# Chance ate chocolate



## asiacat (Jan 30, 2009)

i know i haven't been on lately and it seems lately when i am it is to ask for advice on my dogs and what they have gotten into or eaten :curtain:. i searched for results on what to do when a dog eats chocolate on here and couldn't find much....chance (i know he is a lab) ate a mesh bag with those little foil wrapped chocolate balls in it approx 200 grams in the bag...the ingredients are sugar, chocolate liquor,whole milk powder,cocoa butter, and a few others....i am not sure what to do for him....he seems fine.....oh and he ate the chocolates and foil not the mesh bag....thank you for any suggestions....:no:


----------



## DNL2448 (Feb 13, 2009)

It it wasn't too long ago you can give him some hydrogen peroxide, a couple tablespoons and then stand back. I would be more worried about the aluminum foil.


----------



## Oaklys Dad (Dec 28, 2005)

It takes a pretty high dose of milk chocolate to have a negative effect on dogs. Baking chocolate is much more dangerous than milk chocolate. Keep a close eye on him though.


----------



## asiacat (Jan 30, 2009)

Thanks guys...i too am worried about the foil and this kind of chocolate isn't real chocolate in my opinion but still has cocoa in it....he seems fine...i am keeping my eye on him how long after he ate the chocolate is it advisable to give the peroxide?


----------



## pinkgatorgirl (Oct 21, 2009)

I don't know much about what to do but if it will make you feel any better, my parents dog, Sammy, got into Rum Balls a few Christmases back - he ate the entire bag of rum balls my mom was planning on taking to a Christmas party - 72 rum balls! And he was just fine if you can believe it!


----------



## Doodle (Apr 6, 2009)

You may want to consult animal poison control or your vet just to be sure, but I've been told that a 70 pound dog would have to eat something like 5 pounds of pure bakers chocolate before it would be at toxic levels. I don't think the amount your dog ate would be that serious, though they may vomit or get diarrhea.


----------



## Abbydabbydo (Jan 31, 2007)

Oh Chance, you fool! I'd probably call the vet and describe the amount, too. If they were little pieces, wrapped in little foil pieces, they should pass. I have seen more interesting things in Finn's poop.  I hope Chance will pass his counter surf.


----------



## asiacat (Jan 30, 2009)

Abbydabbydo said:


> Oh Chance, you fool! I'd probably call the vet and describe the amount, too. If they were little pieces, wrapped in little foil pieces, they should pass. I have seen more interesting things in Finn's poop.  I hope Chance will pass his counter surf.

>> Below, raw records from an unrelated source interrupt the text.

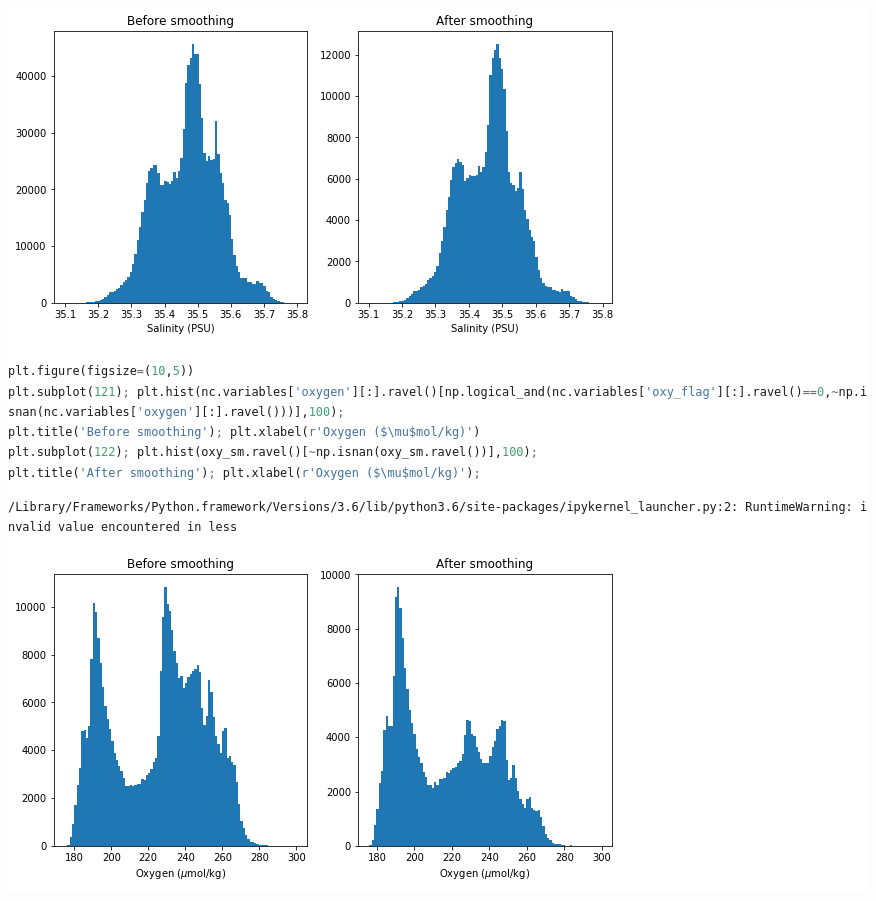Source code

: 


![png](Level2_SG566_AprSep_5m/output_11_1.png)



```python
plt.figure(figsize=(10,5))
plt.subplot(121); plt.hist(nc.variables['oxygen'][:].ravel()[np.logical_and(nc.variables['oxy_flag'][:].ravel()==0,~np.isnan(nc.variables['oxygen'][:].ravel()))],100);
plt.title('Before smoothing'); plt.xlabel(r'Oxygen ($\mu$mol/kg)')
plt.subplot(122); plt.hist(oxy_sm.ravel()[~np.isnan(oxy_sm.ravel())],100);
plt.title('After smoothing'); plt.xlabel(r'Oxygen ($\mu$mol/kg)');
```

    /Library/Frameworks/Python.framework/Versions/3.6/lib/python3.6/site-packages/ipykernel_launcher.py:2: RuntimeWarning: invalid value encountered in less
      



![png](Level2_SG566_AprSep_5m/output_12_1.png)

 they were those foil wrapped chocolate balls that come in a mesh bag for stocking stuffers and things like that...i don't eat them because i don't consider them real chocolate but i do know they have cocoa in them....:no: yes there are always very interesting things in my dog's poop too....they eat anything....it gets ridiculous sometimes....the christmas tree is locked behind the french doors in the livingroom this year lol....i don't need them to eat the decorations....:bowl:


----------



## tippykayak (Oct 27, 2008)

I would not induce vomiting without calling the vet. It can cause more problems than it solves. It does not sound like enough foil or chocolate to hurt dog the size of a lab.

Your three worries are pancreatitis from the fat, obstruction from the foil, and chocolate poisoning from the chocolate liquor.

That amount of fat isn't a whole lot for a lab-sized dog. The symptoms of pancreatitis are: a painful or distended abdomen, lack of appetite, lethargy, dehydration, a hunched up posture, vomiting, diarrhea and yellow or greasy stool. They can also run a fever.

The symptoms of obstruction are nonproductive vomiting, hunched up posture, and nonproductive attempts to defecate. The amount of foil involved, though, is probably tiny, so I'd bet against this happening.

Chocolate poisoning is really, really unlikely given the quantity. The lighter a chocolate is (and that sounds like milk chocolate, which is really light), the less chocolate liquor it contains. Dark or baking chocolate is the most dangerous, because there's a higher concentration of liquor. 

Anyway, keep an eye on the dog, and at the first sign of pancreatitis, obstruction, or significant lethargy, get to the vet. I'm betting you won't have to, though.


----------



## mainegirl (May 2, 2005)

my 14.5 year old golden (before she died.... not from this!!!!) ate a whole easter basket full of that kind of chocolate. she was fine and it gave such an interesting look to the yard, the sunlight glinting off the little pieces of foil. It was kind of like a rainbow took residence in my back yard. I'm sure your baby will be fine. it takes an awful lot to affect them.
beth, moose and angel


----------



## Mad's Mom (Oct 28, 2008)

Hoping Chance is fine this morning, and will soon start pooping out the foil.

My Siberian Husky ate a whole box of milk chocolates her first Christmas and didn't even have an upset tummy.


----------



## asiacat (Jan 30, 2009)

Thank you everyone for your replies....chance is doing fine today. He hasn't thrown up or had diarreha his poop is fine with just a few colours from the foil....it doesn't matter how vigilant you are at keeping everything put away and up high they seem to find things they shouldn't have....


----------



## ILoveMyGolden (Oct 19, 2006)

Bails ate a whole advent calendar when he was a pup (just the chocolates....smart one....no plastic or cardboard consumed) and we called the vet in a panic.

The chocolate is such low quality that it wasn't a worry.


----------



## NuttinButGoldens (Jan 10, 2009)

Way back when my first Golden, Rusty, ate an entire bag of Hershey's miniatures. It was the "Christmas Special Edition" bag with the sparkly wrappers on each piece.

It made for an interesting light show in the dog kennel that night. All the wrappers came out the other end, and were glistening in the moonlight LOL

I would call your Vet just to be sure there isn't something you should do.


----------